Task to complete: Give the listing again word for word, excluding the pictures it contains.

Provided records:
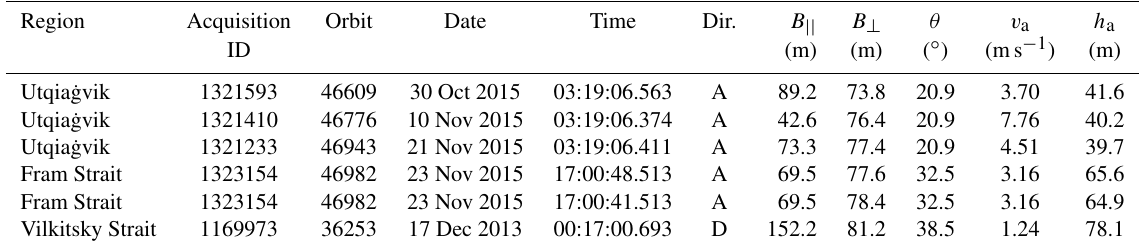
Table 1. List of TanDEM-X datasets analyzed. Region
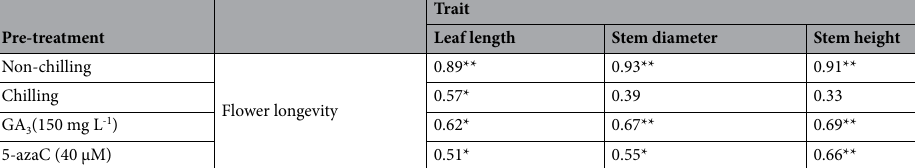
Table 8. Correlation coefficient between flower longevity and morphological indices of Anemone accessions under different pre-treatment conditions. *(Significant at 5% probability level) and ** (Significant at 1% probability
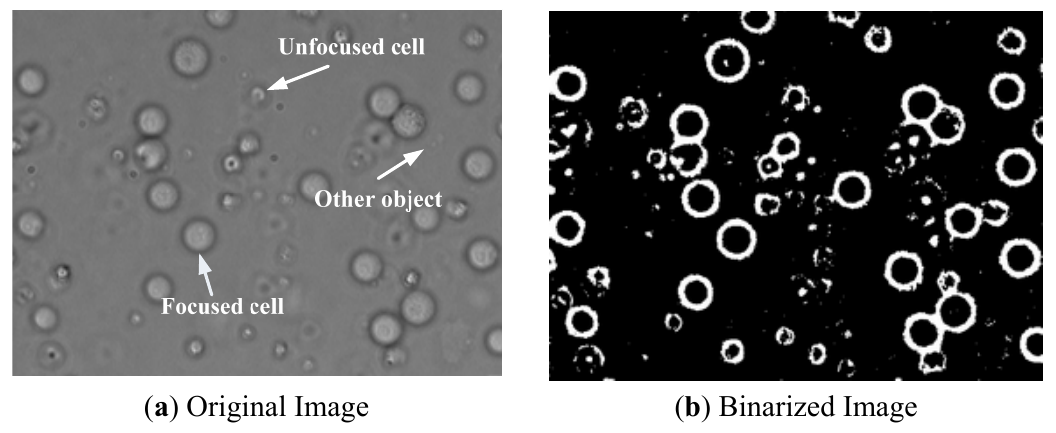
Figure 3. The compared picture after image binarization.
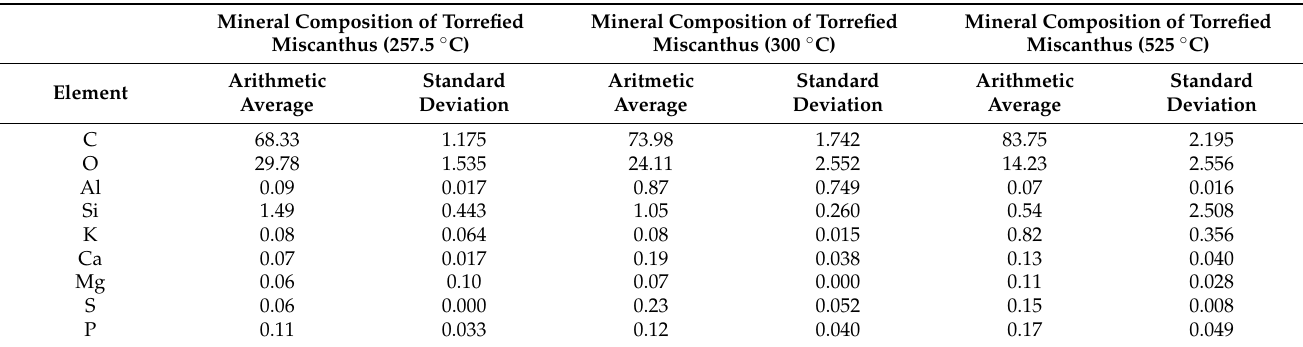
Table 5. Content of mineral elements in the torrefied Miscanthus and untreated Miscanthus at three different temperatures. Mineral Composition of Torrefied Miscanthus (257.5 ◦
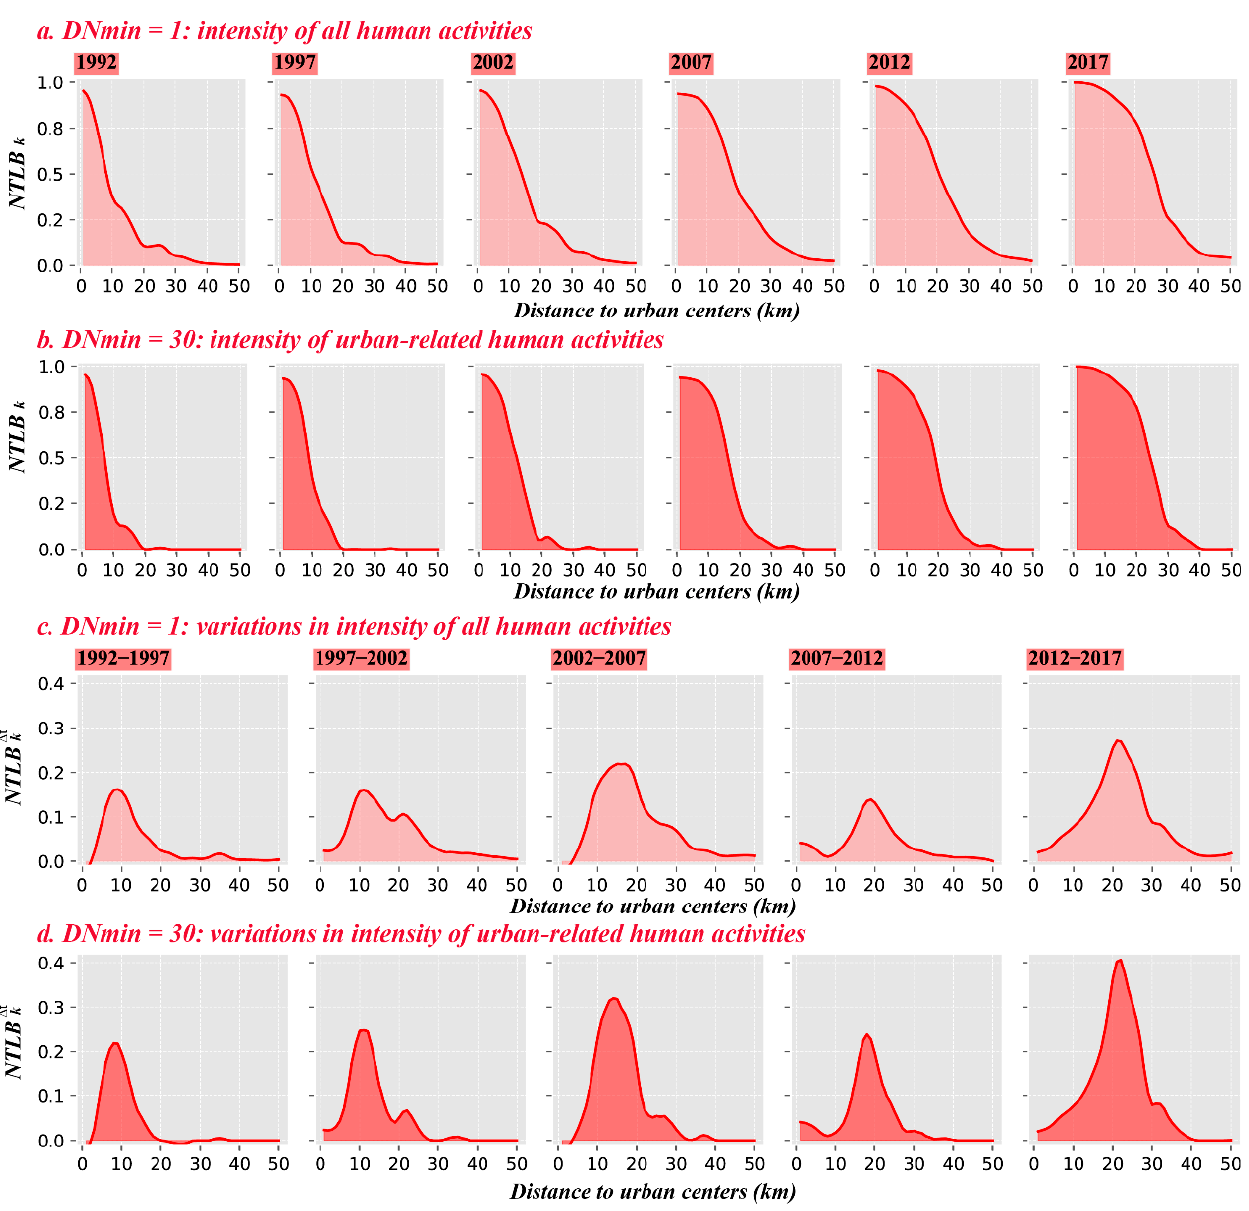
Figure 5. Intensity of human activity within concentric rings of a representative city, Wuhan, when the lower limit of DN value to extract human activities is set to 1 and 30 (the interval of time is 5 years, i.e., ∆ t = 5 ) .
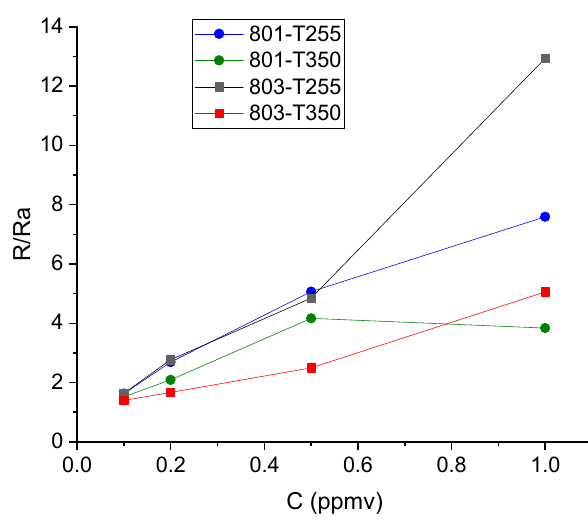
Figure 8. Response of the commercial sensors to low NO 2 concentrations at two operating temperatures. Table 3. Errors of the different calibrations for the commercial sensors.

Response box:
Table 1. List of TanDEM-X datasets analyzed. Region
Table 8. Correlation coefficient between flower longevity and morphological indices of Anemone accessions under different pre-treatment conditions. *(Significant at 5% probability level) and ** (Significant at 1% probability
Figure 3. The compared picture after image binarization.
Table 5. Content of mineral elements in the torrefied Miscanthus and untreated Miscanthus at three different temperatures. Mineral Composition of Torrefied Miscanthus (257.5 ◦
Figure 5. Intensity of human activity within concentric rings of a representative city, Wuhan, when the lower limit of DN value to extract human activities is set to 1 and 30 (the interval of time is 5 years, i.e., ∆ t = 5 ) .
Figure 8. Response of the commercial sensors to low NO 2 concentrations at two operating temperatures. Table 3. Errors of the different calibrations for the commercial sensors.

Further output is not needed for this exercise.